Baby’nin müzikle olan bağı sadece bir ihtiyaçtan ibaret değil, aynı zamanda bir tutku. Farklı insanların birkaç saniyelik seslerini kaydedip bunlardan müzik yapma hobisi var ve bu bana oldukça eğlenceli geliyor. Filmdeki aksiyon sahneleri ve duygusal anlar arasında mükemmel bir denge kurulmuş.
Baby, bir kafede tanıştığı Debora adında çok güzel bir kızla bir ilişki yaşıyor. Bu ilişki, filmin duygusal derinliğini daha da artırıyor. Baby hapishaneye düştüğünde bile Debora onu bekliyor ve serbest kaldığında onu eski bir arabayla almaya geliyor. Filmin bir yerinde, eski bir arabayla seyahate çıkma hayallerinden bahsediyorlar ve bu sahne gerçekten dokunaklı.
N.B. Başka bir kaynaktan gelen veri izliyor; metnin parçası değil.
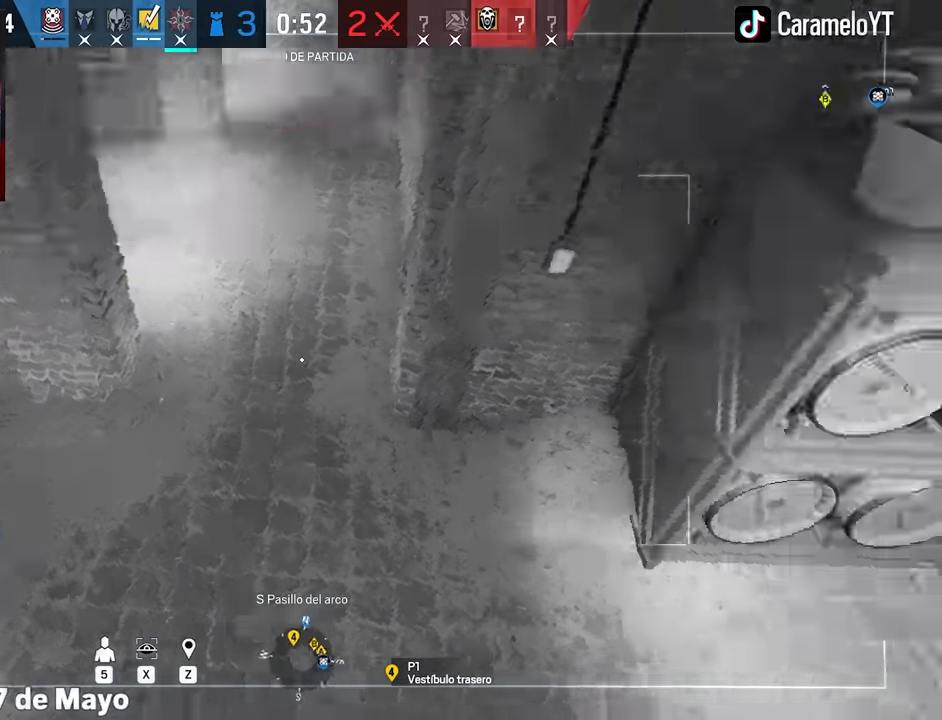
{"keys": [], "mouse": [], "events": [[50, "e", "down"], [134, "e", "up"], [417, "q", "down"], [467, "q", "up"]]}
“Baby Driver” filmi, aksiyon dolu sahneleri, duygusal derinliği ve karakterlerinin zenginlikleriyle beni gerçekten etkiledi. Baby’nin yaşadığı travmalar, müzikle olan bağı ve Debora ile olan ilişkisi, filmi izlerken beni derinden etkiledi. Bu film, hem aksiyon sevenler hem de duygusal hikayelere ilgi duyanlar için mükemmel bir seçenek.
Eğer siz de hız tutkunuz varsa ve duygusal bir hikayeye tanıklık etmek istiyorsanız, “Baby Driver” kesinlikle izlenmesi gereken bir film.